By Tara Pfund, PharmD, Product Manager, AssureCare
The COVID-19 pandemic significantly shook the trust of patients and consumers. Misinformation and fake news about COVID-19 —from the virus itself to vaccines, has been swirling from the onset of the pandemic. This has led to an alarming increase in patient mistrust of care providers, and for COVID-19 specifically, an increase in vaccine hesitancy. However, there is one essential group of clinicians that can answer the call in earning back the trust among consumers: pharmacists.
Recently, I appeared in an episode of Pharmacy Podcast Network, hosted by Todd Eury, to discuss how pharmacists’ role in public health has evolved—from providing accessible clinical services to supporting wellness and population health initiatives. With 90% of Americans living within five miles of a pharmacy, pharmacists are taking a larger, more active role in consumer-driven healthcare and play a vital role in removing barriers to healthcare.
My conversation with Todd centered around three focal points:
1. Pharmacists are at the hub of healthcare.
While the perception may be that pharmacists are only responsible for filling prescriptions, the scope of their role in patient care is more extensive. They are a trusted and convenient source for clinical information. How many times have you visited your local pharmacy and asked the pharmacist a question about a medication or sought advice on how to treat an ailment? During the pandemic, pharmacists were, and remain, at the hub in combating COVID-19—from testing and administering vaccines to now alleviating the overburdened healthcare system providing COVID-19 treatment. This pandemic proves that pharmacists have a much larger seat at the table as vital frontline workers filling large healthcare gaps. Far beyond COVID-19, pharmacists manage many communicable diseases and chronic conditions, optimize medications, and provide many necessary public health services.
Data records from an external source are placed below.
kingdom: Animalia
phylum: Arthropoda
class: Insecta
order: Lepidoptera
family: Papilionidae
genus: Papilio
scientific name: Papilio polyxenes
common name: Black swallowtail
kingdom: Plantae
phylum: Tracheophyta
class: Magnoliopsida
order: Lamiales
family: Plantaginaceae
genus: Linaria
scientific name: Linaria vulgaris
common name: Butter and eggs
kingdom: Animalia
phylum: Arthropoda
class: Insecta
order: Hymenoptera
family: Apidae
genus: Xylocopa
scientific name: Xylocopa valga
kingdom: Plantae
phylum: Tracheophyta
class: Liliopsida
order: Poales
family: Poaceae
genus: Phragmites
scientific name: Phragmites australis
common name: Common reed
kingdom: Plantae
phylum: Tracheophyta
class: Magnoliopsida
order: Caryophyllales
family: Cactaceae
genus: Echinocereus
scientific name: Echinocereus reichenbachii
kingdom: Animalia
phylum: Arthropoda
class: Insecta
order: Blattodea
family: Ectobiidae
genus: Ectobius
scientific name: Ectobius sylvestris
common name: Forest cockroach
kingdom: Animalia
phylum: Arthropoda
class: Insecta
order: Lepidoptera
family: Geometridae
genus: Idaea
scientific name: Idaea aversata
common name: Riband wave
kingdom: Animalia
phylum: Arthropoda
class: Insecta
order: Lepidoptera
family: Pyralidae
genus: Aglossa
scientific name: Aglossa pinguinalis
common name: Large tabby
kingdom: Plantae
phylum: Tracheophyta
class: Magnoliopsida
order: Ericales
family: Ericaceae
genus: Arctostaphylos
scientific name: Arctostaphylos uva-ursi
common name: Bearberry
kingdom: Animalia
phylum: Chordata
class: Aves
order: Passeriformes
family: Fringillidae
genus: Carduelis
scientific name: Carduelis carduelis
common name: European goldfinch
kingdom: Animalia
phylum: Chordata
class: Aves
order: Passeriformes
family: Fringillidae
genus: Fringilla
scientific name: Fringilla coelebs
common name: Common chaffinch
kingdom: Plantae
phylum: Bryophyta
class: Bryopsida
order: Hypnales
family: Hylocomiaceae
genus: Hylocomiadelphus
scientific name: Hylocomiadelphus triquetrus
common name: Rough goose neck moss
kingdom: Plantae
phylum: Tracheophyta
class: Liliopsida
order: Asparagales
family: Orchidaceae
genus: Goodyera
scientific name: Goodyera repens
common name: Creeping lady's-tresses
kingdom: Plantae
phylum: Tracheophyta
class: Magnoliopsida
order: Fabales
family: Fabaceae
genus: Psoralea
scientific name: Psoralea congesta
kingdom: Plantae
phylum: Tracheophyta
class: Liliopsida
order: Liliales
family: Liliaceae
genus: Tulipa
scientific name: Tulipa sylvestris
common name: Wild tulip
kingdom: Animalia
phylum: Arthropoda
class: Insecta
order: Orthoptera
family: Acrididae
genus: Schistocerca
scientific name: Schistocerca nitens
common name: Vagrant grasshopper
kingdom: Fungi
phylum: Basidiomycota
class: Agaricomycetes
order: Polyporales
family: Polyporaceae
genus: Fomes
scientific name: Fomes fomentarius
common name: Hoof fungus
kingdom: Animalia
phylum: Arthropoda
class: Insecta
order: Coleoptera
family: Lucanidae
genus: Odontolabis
2. Federal/state legislation, payment for services, and technology must be leveraged to maximize pharmacists’ potential as caregivers.
Per my point above, pharmacists are trusted sources for clinical information. However, they cannot reach their full potential as caregivers in the continuum without the following support:
- Federal/State Legislation. Historically, pharmacists’ potential as accepted providers has not been fully realized. Today, a tidal wave of change at the state level has begun to recognize pharmacists as health care providers, legally. Federal actions as a direct result of the COVID-19 pandemic have furthermore expanded offering and authority of services by the entire pharmacy team, including technicians and pharmacy students. Pharmacy teams must continue this work, leveraging their education and skillsets, to continue to gain legislative wins supporting expanded authorization and to help combat the nation’s health crises.
- Payment for Services. Generally speaking, pharmacists are paid only for products dispensed. They’re often not reimbursed for the time spent providing clinical services, whether these are in-depth conversations regarding medications or answering health related questions. Our pharmacy practice models must continue to evolve. Pharmacists need to start documenting patient care provided, similar to other healthcare provider settings, and then seek reimbursement from medical insurances. In many states pharmacists are eligible to perform assessment and prescribing services and subsequently bill Medicaid and commercial insurances for services provided within their scope of practice. Advanced technology applications specifically built for community pharmacy providers would support a different financial model than simply dispensing medications.
- Technology. For decades other providers, such as physicians and nurse practitioners, have had many solutions at their fingertips. Technology solutions and associated services are used as a standard to support credentialing and contracting with medical insurances, documentation in electronic health records, clinical decision making, medical claims submission, revenue cycle management, and much more. Pharmacists need these same technology solutions but designed with the unique practice model of community pharmacy in mind. This will ultimately pave a new model in community pharmacy resulting in overall improved patient care and outcomes.
3. Pharmacists must be “all in” with their evolving role as caregivers.
Dispensing medication is no longer the core of what pharmacists do. They play a vital role in accessing patient care, particularly for the most vulnerable and underserved populations. The time is now for pharmacists to show their value and reinvent their profession as trusted caregivers, all the while increasing earning potential.